Faced with these flagrant contraditions, Christian apologists often resort to the excuse that sections of the Bible are interpretive. The reason for this drastic measure is obvious; if we take the entire Bible as a literal document, then it becomes not only grossly historically inaccurate and thus worthless as an historical document, but it contradicts itself. Of course, Christians also claim that certain sections are literal, but they only seem to make this distinction when any given part becomes inconvenient to their political agenda.
There are several problems with the interpretive stance in regards to the Bible. One of the most obvious is that we have no indication as to which parts are to be interpretive and which are to be taken literally. Christians tend to take certain parts literally in order to further a given sociopolitical agenda -- slavery, oppression, or war, for instance -- and then claim that any part which contradicts their agenda is interpretive. Obviously, then, this kind of reading is based more on the pre-existing opinions of the individual than anything the book itself has to say.

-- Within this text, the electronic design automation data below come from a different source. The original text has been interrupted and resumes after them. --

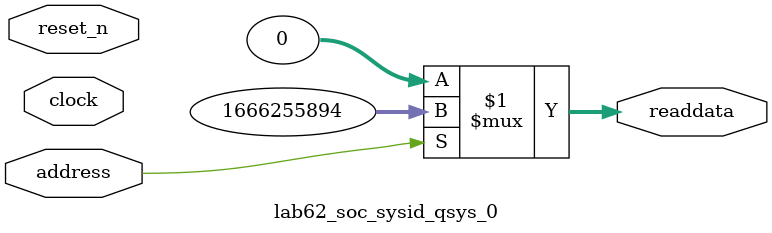
<source format=v>



// synthesis translate_off
`timescale 1ns / 1ps
// synthesis translate_on

// turn off superfluous verilog processor warnings 
// altera message_level Level1 
// altera message_off 10034 10035 10036 10037 10230 10240 10030 

module lab62_soc_sysid_qsys_0 (
               // inputs:
                address,
                clock,
                reset_n,

               // outputs:
                readdata
             )
;

  output  [ 31: 0] readdata;
  input            address;
  input            clock;
  input            reset_n;

  wire    [ 31: 0] readdata;
  //control_slave, which is an e_avalon_slave
  assign readdata = address ? 1666255894 : 0;

endmodule



</source>
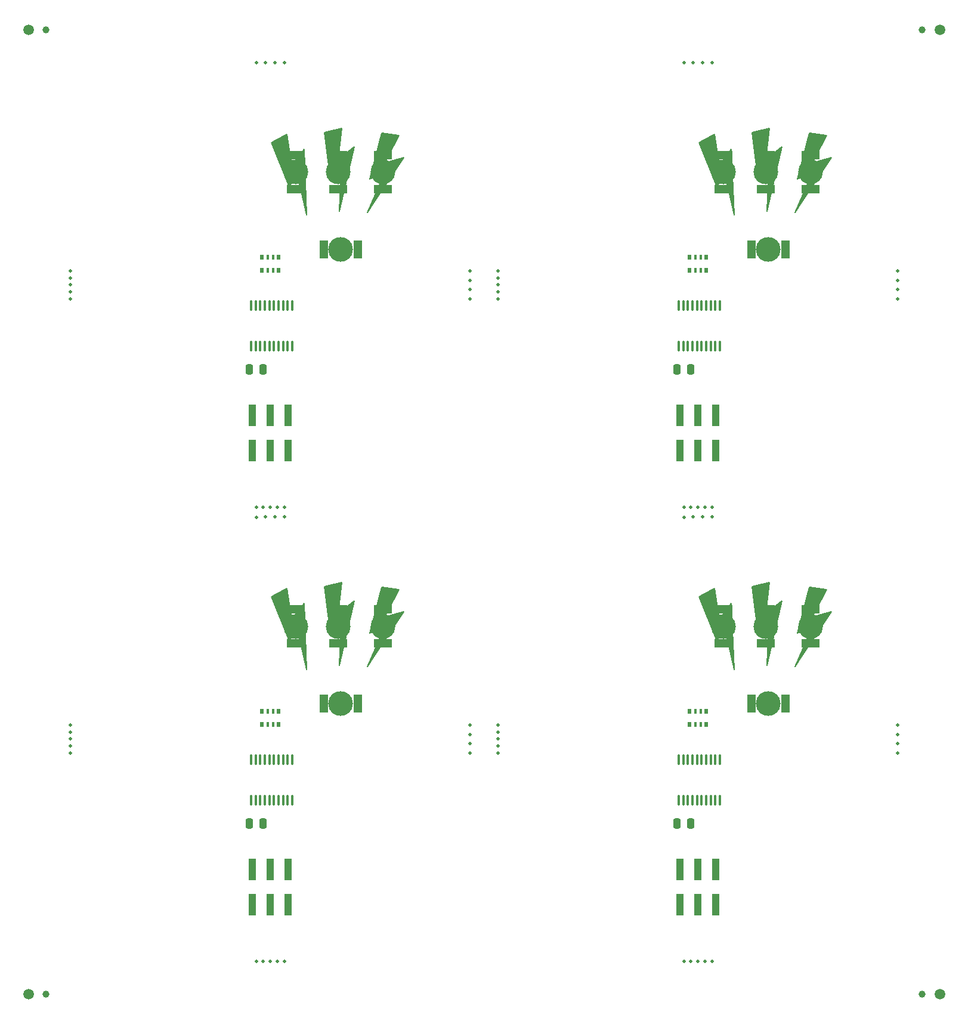
<source format=gbr>
%TF.GenerationSoftware,KiCad,Pcbnew,8.0.3*%
%TF.CreationDate,2024-07-17T13:05:47-05:00*%
%TF.ProjectId,LLTB_Panel,4c4c5442-5f50-4616-9e65-6c2e6b696361,rev?*%
%TF.SameCoordinates,Original*%
%TF.FileFunction,Soldermask,Bot*%
%TF.FilePolarity,Negative*%
%FSLAX46Y46*%
G04 Gerber Fmt 4.6, Leading zero omitted, Abs format (unit mm)*
G04 Created by KiCad (PCBNEW 8.0.3) date 2024-07-17 13:05:47*
%MOMM*%
%LPD*%
G01*
G04 APERTURE LIST*
G04 Aperture macros list*
%AMRoundRect*
0 Rectangle with rounded corners*
0 $1 Rounding radius*
0 $2 $3 $4 $5 $6 $7 $8 $9 X,Y pos of 4 corners*
0 Add a 4 corners polygon primitive as box body*
4,1,4,$2,$3,$4,$5,$6,$7,$8,$9,$2,$3,0*
0 Add four circle primitives for the rounded corners*
1,1,$1+$1,$2,$3*
1,1,$1+$1,$4,$5*
1,1,$1+$1,$6,$7*
1,1,$1+$1,$8,$9*
0 Add four rect primitives between the rounded corners*
20,1,$1+$1,$2,$3,$4,$5,0*
20,1,$1+$1,$4,$5,$6,$7,0*
20,1,$1+$1,$6,$7,$8,$9,0*
20,1,$1+$1,$8,$9,$2,$3,0*%
G04 Aperture macros list end*
%ADD10C,0.185207*%
%ADD11C,0.500000*%
%ADD12C,1.500000*%
%ADD13C,1.000000*%
%ADD14RoundRect,0.250000X0.250000X0.475000X-0.250000X0.475000X-0.250000X-0.475000X0.250000X-0.475000X0*%
%ADD15RoundRect,0.100000X0.100000X-0.637500X0.100000X0.637500X-0.100000X0.637500X-0.100000X-0.637500X0*%
%ADD16R,1.000000X3.150000*%
%ADD17C,3.500000*%
%ADD18R,2.600000X1.200000*%
%ADD19R,0.500000X0.800000*%
%ADD20R,0.400000X0.800000*%
%ADD21R,1.200000X2.600000*%
G04 APERTURE END LIST*
D10*
X188458066Y-40870529D02*
X190745527Y-39142944D01*
X188665204Y-48271591D01*
X188943982Y-42198257D01*
X187349103Y-43747863D01*
X186526960Y-37083953D01*
X188998418Y-36465149D01*
X188458066Y-40870529D01*
G36*
X188458066Y-40870529D02*
G01*
X190745527Y-39142944D01*
X188665204Y-48271591D01*
X188943982Y-42198257D01*
X187349103Y-43747863D01*
X186526960Y-37083953D01*
X188998418Y-36465149D01*
X188458066Y-40870529D01*
G37*
X136455705Y-101952546D02*
X134372506Y-105871689D01*
X137127145Y-105078599D01*
X131913575Y-112855408D01*
X134350335Y-107285355D01*
X132306054Y-108160523D01*
X133926644Y-101644578D01*
X136455705Y-101952546D01*
G36*
X136455705Y-101952546D02*
G01*
X134372506Y-105871689D01*
X137127145Y-105078599D01*
X131913575Y-112855408D01*
X134350335Y-107285355D01*
X132306054Y-108160523D01*
X133926644Y-101644578D01*
X136455705Y-101952546D01*
G37*
X127753617Y-40870529D02*
X130041078Y-39142944D01*
X127960755Y-48271591D01*
X128239533Y-42198257D01*
X126644654Y-43747863D01*
X125822511Y-37083953D01*
X128293969Y-36465149D01*
X127753617Y-40870529D01*
G36*
X127753617Y-40870529D02*
G01*
X130041078Y-39142944D01*
X127960755Y-48271591D01*
X128239533Y-42198257D01*
X126644654Y-43747863D01*
X125822511Y-37083953D01*
X128293969Y-36465149D01*
X127753617Y-40870529D01*
G37*
X121147775Y-41718811D02*
X122910142Y-39458053D01*
X123263383Y-48814071D01*
X121960771Y-42875534D01*
X120821290Y-44785141D01*
X118302423Y-38561081D01*
X120529504Y-37323684D01*
X121147775Y-41718811D01*
G36*
X121147775Y-41718811D02*
G01*
X122910142Y-39458053D01*
X123263383Y-48814071D01*
X121960771Y-42875534D01*
X120821290Y-44785141D01*
X118302423Y-38561081D01*
X120529504Y-37323684D01*
X121147775Y-41718811D01*
G37*
X127753617Y-105308152D02*
X130041078Y-103580567D01*
X127960755Y-112709214D01*
X128239533Y-106635880D01*
X126644654Y-108185486D01*
X125822511Y-101521576D01*
X128293969Y-100902772D01*
X127753617Y-105308152D01*
G36*
X127753617Y-105308152D02*
G01*
X130041078Y-103580567D01*
X127960755Y-112709214D01*
X128239533Y-106635880D01*
X126644654Y-108185486D01*
X125822511Y-101521576D01*
X128293969Y-100902772D01*
X127753617Y-105308152D01*
G37*
X136455705Y-37514923D02*
X134372506Y-41434066D01*
X137127145Y-40640976D01*
X131913575Y-48417785D01*
X134350335Y-42847732D01*
X132306054Y-43722900D01*
X133926644Y-37206955D01*
X136455705Y-37514923D01*
G36*
X136455705Y-37514923D02*
G01*
X134372506Y-41434066D01*
X137127145Y-40640976D01*
X131913575Y-48417785D01*
X134350335Y-42847732D01*
X132306054Y-43722900D01*
X133926644Y-37206955D01*
X136455705Y-37514923D01*
G37*
X188458066Y-105308152D02*
X190745527Y-103580567D01*
X188665204Y-112709214D01*
X188943982Y-106635880D01*
X187349103Y-108185486D01*
X186526960Y-101521576D01*
X188998418Y-100902772D01*
X188458066Y-105308152D01*
G36*
X188458066Y-105308152D02*
G01*
X190745527Y-103580567D01*
X188665204Y-112709214D01*
X188943982Y-106635880D01*
X187349103Y-108185486D01*
X186526960Y-101521576D01*
X188998418Y-100902772D01*
X188458066Y-105308152D01*
G37*
X197160154Y-37514923D02*
X195076955Y-41434066D01*
X197831594Y-40640976D01*
X192618024Y-48417785D01*
X195054784Y-42847732D01*
X193010503Y-43722900D01*
X194631093Y-37206955D01*
X197160154Y-37514923D01*
G36*
X197160154Y-37514923D02*
G01*
X195076955Y-41434066D01*
X197831594Y-40640976D01*
X192618024Y-48417785D01*
X195054784Y-42847732D01*
X193010503Y-43722900D01*
X194631093Y-37206955D01*
X197160154Y-37514923D01*
G37*
X197160154Y-101952546D02*
X195076955Y-105871689D01*
X197831594Y-105078599D01*
X192618024Y-112855408D01*
X195054784Y-107285355D01*
X193010503Y-108160523D01*
X194631093Y-101644578D01*
X197160154Y-101952546D01*
G36*
X197160154Y-101952546D02*
G01*
X195076955Y-105871689D01*
X197831594Y-105078599D01*
X192618024Y-112855408D01*
X195054784Y-107285355D01*
X193010503Y-108160523D01*
X194631093Y-101644578D01*
X197160154Y-101952546D01*
G37*
X121147775Y-106156434D02*
X122910142Y-103895676D01*
X123263383Y-113251694D01*
X121960771Y-107313157D01*
X120821290Y-109222764D01*
X118302423Y-102998704D01*
X120529504Y-101761307D01*
X121147775Y-106156434D01*
G36*
X121147775Y-106156434D02*
G01*
X122910142Y-103895676D01*
X123263383Y-113251694D01*
X121960771Y-107313157D01*
X120821290Y-109222764D01*
X118302423Y-102998704D01*
X120529504Y-101761307D01*
X121147775Y-106156434D01*
G37*
X181852224Y-41718811D02*
X183614591Y-39458053D01*
X183967832Y-48814071D01*
X182665220Y-42875534D01*
X181525739Y-44785141D01*
X179006872Y-38561081D01*
X181233953Y-37323684D01*
X181852224Y-41718811D01*
G36*
X181852224Y-41718811D02*
G01*
X183614591Y-39458053D01*
X183967832Y-48814071D01*
X182665220Y-42875534D01*
X181525739Y-44785141D01*
X179006872Y-38561081D01*
X181233953Y-37323684D01*
X181852224Y-41718811D01*
G37*
X181852224Y-106156434D02*
X183614591Y-103895676D01*
X183967832Y-113251694D01*
X182665220Y-107313157D01*
X181525739Y-109222764D01*
X179006872Y-102998704D01*
X181233953Y-101761307D01*
X181852224Y-106156434D01*
G36*
X181852224Y-106156434D02*
G01*
X183614591Y-103895676D01*
X183967832Y-113251694D01*
X182665220Y-107313157D01*
X181525739Y-109222764D01*
X179006872Y-102998704D01*
X181233953Y-101761307D01*
X181852224Y-106156434D01*
G37*
D11*
%TO.C,KiKit_MB_9_5*%
X89769914Y-121156886D03*
%TD*%
%TO.C,KiKit_MB_2_3*%
X146514260Y-59387064D03*
%TD*%
%TO.C,KiKit_MB_13_4*%
X150472110Y-122156885D03*
%TD*%
%TO.C,KiKit_MB_9_3*%
X89765409Y-123156884D03*
%TD*%
%TO.C,KiKit_MB_7_3*%
X179519549Y-27210456D03*
%TD*%
%TO.C,KiKit_MB_2_1*%
X146488066Y-56721866D03*
%TD*%
%TO.C,KiKit_MB_5_3*%
X150469857Y-58719261D03*
%TD*%
%TO.C,KiKit_MB_6_4*%
X207224812Y-60719722D03*
%TD*%
%TO.C,KiKit_MB_3_3*%
X118815100Y-27210456D03*
%TD*%
%TO.C,KiKit_MB_7_1*%
X176857149Y-27225892D03*
%TD*%
%TO.C,KiKit_MB_2_4*%
X146520363Y-60719722D03*
%TD*%
%TO.C,KiKit_MB_15_1*%
X176857149Y-91663514D03*
%TD*%
%TO.C,KiKit_MB_15_2*%
X178188206Y-91639284D03*
%TD*%
%TO.C,KiKit_MB_9_1*%
X89760905Y-125156883D03*
%TD*%
D12*
%TO.C,KiKit_TO_4*%
X213204449Y-159375246D03*
%TD*%
D11*
%TO.C,KiKit_MB_13_3*%
X150469857Y-123156884D03*
%TD*%
%TO.C,KiKit_MB_6_2*%
X207208742Y-58054433D03*
%TD*%
%TO.C,KiKit_MB_5_4*%
X150472110Y-57719263D03*
%TD*%
%TO.C,KiKit_MB_16_3*%
X178852125Y-154670708D03*
%TD*%
%TO.C,KiKit_MB_14_2*%
X207208742Y-122492055D03*
%TD*%
D12*
%TO.C,KiKit_TO_1*%
X83795551Y-22500000D03*
%TD*%
D11*
%TO.C,KiKit_MB_5_2*%
X150467605Y-59719261D03*
%TD*%
%TO.C,KiKit_MB_11_2*%
X117483758Y-91639284D03*
%TD*%
%TO.C,KiKit_MB_16_4*%
X177852125Y-154671202D03*
%TD*%
D12*
%TO.C,KiKit_TO_3*%
X83795551Y-159375246D03*
%TD*%
D11*
%TO.C,KiKit_MB_3_2*%
X117483758Y-27201662D03*
%TD*%
%TO.C,KiKit_MB_15_3*%
X179519549Y-91648078D03*
%TD*%
%TO.C,KiKit_MB_7_2*%
X178188206Y-27201662D03*
%TD*%
%TO.C,KiKit_MB_13_1*%
X150465353Y-125156883D03*
%TD*%
%TO.C,KiKit_MB_15_4*%
X180850892Y-91656871D03*
%TD*%
%TO.C,KiKit_MB_4_3*%
X118147677Y-90233085D03*
%TD*%
%TO.C,KiKit_MB_12_4*%
X117147677Y-154671202D03*
%TD*%
%TO.C,KiKit_MB_10_4*%
X146520363Y-125157345D03*
%TD*%
%TO.C,KiKit_MB_14_4*%
X207224812Y-125157345D03*
%TD*%
%TO.C,KiKit_MB_8_1*%
X180852125Y-90232099D03*
%TD*%
%TO.C,KiKit_MB_3_4*%
X120146443Y-27219249D03*
%TD*%
%TO.C,KiKit_MB_8_2*%
X179852125Y-90232592D03*
%TD*%
%TO.C,KiKit_MB_1_2*%
X89763157Y-59719261D03*
%TD*%
%TO.C,KiKit_MB_16_1*%
X180852125Y-154669722D03*
%TD*%
%TO.C,KiKit_MB_3_1*%
X116152701Y-27225892D03*
%TD*%
%TO.C,KiKit_MB_8_4*%
X177852125Y-90233579D03*
%TD*%
%TO.C,KiKit_MB_4_4*%
X117147677Y-90233579D03*
%TD*%
%TO.C,KiKit_MB_7_4*%
X180850892Y-27219249D03*
%TD*%
%TO.C,KiKit_MB_12_5*%
X116147677Y-154671695D03*
%TD*%
%TO.C,KiKit_MB_12_1*%
X120147676Y-154669722D03*
%TD*%
%TO.C,KiKit_MB_8_3*%
X178852125Y-90233085D03*
%TD*%
%TO.C,KiKit_MB_8_5*%
X176852125Y-90234072D03*
%TD*%
%TO.C,KiKit_MB_4_1*%
X120147676Y-90232099D03*
%TD*%
%TO.C,KiKit_MB_11_4*%
X120146443Y-91656871D03*
%TD*%
%TO.C,KiKit_MB_10_3*%
X146514260Y-123824687D03*
%TD*%
%TO.C,KiKit_MB_1_3*%
X89765409Y-58719261D03*
%TD*%
%TO.C,KiKit_MB_9_2*%
X89763157Y-124156884D03*
%TD*%
%TO.C,KiKit_MB_1_1*%
X89760905Y-60719260D03*
%TD*%
%TO.C,KiKit_MB_1_5*%
X89769914Y-56719264D03*
%TD*%
%TO.C,KiKit_MB_12_2*%
X119147676Y-154670215D03*
%TD*%
%TO.C,KiKit_MB_11_3*%
X118815100Y-91648078D03*
%TD*%
%TO.C,KiKit_MB_12_3*%
X118147677Y-154670708D03*
%TD*%
%TO.C,KiKit_MB_5_1*%
X150465353Y-60719260D03*
%TD*%
%TO.C,KiKit_MB_13_5*%
X150474362Y-121156886D03*
%TD*%
%TO.C,KiKit_MB_1_4*%
X89767662Y-57719263D03*
%TD*%
%TO.C,KiKit_MB_2_2*%
X146504293Y-58054433D03*
%TD*%
%TO.C,KiKit_MB_4_5*%
X116147677Y-90234072D03*
%TD*%
%TO.C,KiKit_MB_9_4*%
X89767662Y-122156885D03*
%TD*%
%TO.C,KiKit_MB_4_2*%
X119147676Y-90232592D03*
%TD*%
%TO.C,KiKit_MB_5_5*%
X150474362Y-56719264D03*
%TD*%
%TO.C,KiKit_MB_13_2*%
X150467605Y-124156884D03*
%TD*%
%TO.C,KiKit_MB_6_1*%
X207192515Y-56721866D03*
%TD*%
%TO.C,KiKit_MB_16_2*%
X179852125Y-154670215D03*
%TD*%
%TO.C,KiKit_MB_11_1*%
X116152701Y-91663514D03*
%TD*%
%TO.C,KiKit_MB_6_3*%
X207218709Y-59387064D03*
%TD*%
%TO.C,KiKit_MB_16_5*%
X176852125Y-154671695D03*
%TD*%
%TO.C,KiKit_MB_14_1*%
X207192515Y-121159488D03*
%TD*%
%TO.C,KiKit_MB_10_1*%
X146488066Y-121159488D03*
%TD*%
%TO.C,KiKit_MB_10_2*%
X146504293Y-122492055D03*
%TD*%
%TO.C,KiKit_MB_14_3*%
X207218709Y-123824687D03*
%TD*%
D12*
%TO.C,KiKit_TO_2*%
X213204449Y-22500000D03*
%TD*%
D13*
%TO.C,KiKit_FID_B_2*%
X210704449Y-22500000D03*
%TD*%
D14*
%TO.C,C1*%
X117097775Y-70718811D03*
X115197775Y-70718811D03*
%TD*%
D15*
%TO.C,U1*%
X181964724Y-131831434D03*
X181314724Y-131831434D03*
X180664724Y-131831434D03*
X180014724Y-131831434D03*
X179364724Y-131831434D03*
X178714724Y-131831434D03*
X178064724Y-131831434D03*
X177414724Y-131831434D03*
X176764724Y-131831434D03*
X176114724Y-131831434D03*
X176114724Y-126106434D03*
X176764724Y-126106434D03*
X177414724Y-126106434D03*
X178064724Y-126106434D03*
X178714724Y-126106434D03*
X179364724Y-126106434D03*
X180014724Y-126106434D03*
X180664724Y-126106434D03*
X181314724Y-126106434D03*
X181964724Y-126106434D03*
%TD*%
D16*
%TO.C,J1*%
X176312224Y-141631434D03*
X176312224Y-146681434D03*
X178852224Y-141631434D03*
X178852224Y-146681434D03*
X181392224Y-141631434D03*
X181392224Y-146681434D03*
%TD*%
D17*
%TO.C,D3*%
X194852224Y-107156434D03*
D18*
X194852224Y-109556434D03*
X194852224Y-104756434D03*
%TD*%
D13*
%TO.C,KiKit_FID_B_3*%
X86295551Y-159375246D03*
%TD*%
D15*
%TO.C,U1*%
X121260275Y-131831434D03*
X120610275Y-131831434D03*
X119960275Y-131831434D03*
X119310275Y-131831434D03*
X118660275Y-131831434D03*
X118010275Y-131831434D03*
X117360275Y-131831434D03*
X116710275Y-131831434D03*
X116060275Y-131831434D03*
X115410275Y-131831434D03*
X115410275Y-126106434D03*
X116060275Y-126106434D03*
X116710275Y-126106434D03*
X117360275Y-126106434D03*
X118010275Y-126106434D03*
X118660275Y-126106434D03*
X119310275Y-126106434D03*
X119960275Y-126106434D03*
X120610275Y-126106434D03*
X121260275Y-126106434D03*
%TD*%
D16*
%TO.C,J1*%
X176312224Y-77193811D03*
X176312224Y-82243811D03*
X178852224Y-77193811D03*
X178852224Y-82243811D03*
X181392224Y-77193811D03*
X181392224Y-82243811D03*
%TD*%
D15*
%TO.C,U1*%
X181964724Y-67393811D03*
X181314724Y-67393811D03*
X180664724Y-67393811D03*
X180014724Y-67393811D03*
X179364724Y-67393811D03*
X178714724Y-67393811D03*
X178064724Y-67393811D03*
X177414724Y-67393811D03*
X176764724Y-67393811D03*
X176114724Y-67393811D03*
X176114724Y-61668811D03*
X176764724Y-61668811D03*
X177414724Y-61668811D03*
X178064724Y-61668811D03*
X178714724Y-61668811D03*
X179364724Y-61668811D03*
X180014724Y-61668811D03*
X180664724Y-61668811D03*
X181314724Y-61668811D03*
X181964724Y-61668811D03*
%TD*%
D17*
%TO.C,D2*%
X127747775Y-107156434D03*
D18*
X127747775Y-109556434D03*
X127747775Y-104756434D03*
%TD*%
D19*
%TO.C,RN1*%
X119347775Y-121056434D03*
D20*
X118547775Y-121056434D03*
X117747775Y-121056434D03*
D19*
X116947775Y-121056434D03*
X116947775Y-119256434D03*
D20*
X117747775Y-119256434D03*
X118547775Y-119256434D03*
D19*
X119347775Y-119256434D03*
%TD*%
D17*
%TO.C,D3*%
X194852224Y-42718811D03*
D18*
X194852224Y-45118811D03*
X194852224Y-40318811D03*
%TD*%
D13*
%TO.C,KiKit_FID_B_4*%
X210704449Y-159375246D03*
%TD*%
D17*
%TO.C,D2*%
X188452224Y-107156434D03*
D18*
X188452224Y-109556434D03*
X188452224Y-104756434D03*
%TD*%
D17*
%TO.C,D1*%
X182452224Y-42718811D03*
D18*
X182452224Y-45118811D03*
X182452224Y-40318811D03*
%TD*%
D16*
%TO.C,J1*%
X115607775Y-141631434D03*
X115607775Y-146681434D03*
X118147775Y-141631434D03*
X118147775Y-146681434D03*
X120687775Y-141631434D03*
X120687775Y-146681434D03*
%TD*%
D17*
%TO.C,D2*%
X188452224Y-42718811D03*
D18*
X188452224Y-45118811D03*
X188452224Y-40318811D03*
%TD*%
D17*
%TO.C,D1*%
X121747775Y-107156434D03*
D18*
X121747775Y-109556434D03*
X121747775Y-104756434D03*
%TD*%
D14*
%TO.C,C1*%
X177802224Y-70718811D03*
X175902224Y-70718811D03*
%TD*%
D17*
%TO.C,D1*%
X121747775Y-42718811D03*
D18*
X121747775Y-45118811D03*
X121747775Y-40318811D03*
%TD*%
D19*
%TO.C,RN1*%
X180052224Y-121056434D03*
D20*
X179252224Y-121056434D03*
X178452224Y-121056434D03*
D19*
X177652224Y-121056434D03*
X177652224Y-119256434D03*
D20*
X178452224Y-119256434D03*
X179252224Y-119256434D03*
D19*
X180052224Y-119256434D03*
%TD*%
D17*
%TO.C,D1*%
X182452224Y-107156434D03*
D18*
X182452224Y-109556434D03*
X182452224Y-104756434D03*
%TD*%
D17*
%TO.C,D4*%
X128147775Y-53718811D03*
D21*
X130547775Y-53718811D03*
X125747775Y-53718811D03*
%TD*%
D17*
%TO.C,D3*%
X134147775Y-107156434D03*
D18*
X134147775Y-109556434D03*
X134147775Y-104756434D03*
%TD*%
D16*
%TO.C,J1*%
X115607775Y-77193811D03*
X115607775Y-82243811D03*
X118147775Y-77193811D03*
X118147775Y-82243811D03*
X120687775Y-77193811D03*
X120687775Y-82243811D03*
%TD*%
D19*
%TO.C,RN1*%
X119347775Y-56618811D03*
D20*
X118547775Y-56618811D03*
X117747775Y-56618811D03*
D19*
X116947775Y-56618811D03*
X116947775Y-54818811D03*
D20*
X117747775Y-54818811D03*
X118547775Y-54818811D03*
D19*
X119347775Y-54818811D03*
%TD*%
D14*
%TO.C,C1*%
X177802224Y-135156434D03*
X175902224Y-135156434D03*
%TD*%
%TO.C,C1*%
X117097775Y-135156434D03*
X115197775Y-135156434D03*
%TD*%
D17*
%TO.C,D4*%
X188852224Y-118156434D03*
D21*
X191252224Y-118156434D03*
X186452224Y-118156434D03*
%TD*%
D17*
%TO.C,D4*%
X188852224Y-53718811D03*
D21*
X191252224Y-53718811D03*
X186452224Y-53718811D03*
%TD*%
D13*
%TO.C,KiKit_FID_B_1*%
X86295551Y-22500000D03*
%TD*%
D19*
%TO.C,RN1*%
X180052224Y-56618811D03*
D20*
X179252224Y-56618811D03*
X178452224Y-56618811D03*
D19*
X177652224Y-56618811D03*
X177652224Y-54818811D03*
D20*
X178452224Y-54818811D03*
X179252224Y-54818811D03*
D19*
X180052224Y-54818811D03*
%TD*%
D17*
%TO.C,D2*%
X127747775Y-42718811D03*
D18*
X127747775Y-45118811D03*
X127747775Y-40318811D03*
%TD*%
D15*
%TO.C,U1*%
X121260275Y-67393811D03*
X120610275Y-67393811D03*
X119960275Y-67393811D03*
X119310275Y-67393811D03*
X118660275Y-67393811D03*
X118010275Y-67393811D03*
X117360275Y-67393811D03*
X116710275Y-67393811D03*
X116060275Y-67393811D03*
X115410275Y-67393811D03*
X115410275Y-61668811D03*
X116060275Y-61668811D03*
X116710275Y-61668811D03*
X117360275Y-61668811D03*
X118010275Y-61668811D03*
X118660275Y-61668811D03*
X119310275Y-61668811D03*
X119960275Y-61668811D03*
X120610275Y-61668811D03*
X121260275Y-61668811D03*
%TD*%
D17*
%TO.C,D3*%
X134147775Y-42718811D03*
D18*
X134147775Y-45118811D03*
X134147775Y-40318811D03*
%TD*%
D17*
%TO.C,D4*%
X128147775Y-118156434D03*
D21*
X130547775Y-118156434D03*
X125747775Y-118156434D03*
%TD*%
M02*

</source>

A more fundamental problem, however, is that if we accept even parts of the Bible as interpretive, then we are forced to concede that it does not accurately reflect history; thus the entire enterprise is markedly fiction. And if the Bible is fiction, then it is by extension a novel. So either the Bible is a novel, or it is an attempt to record history that is so severely-flawed as to render it entirely useless.
How, then, can the Bible justifiably be classified as non-fiction? And why is no one famous getting up-in-arms publicly over this offensive miscategorization?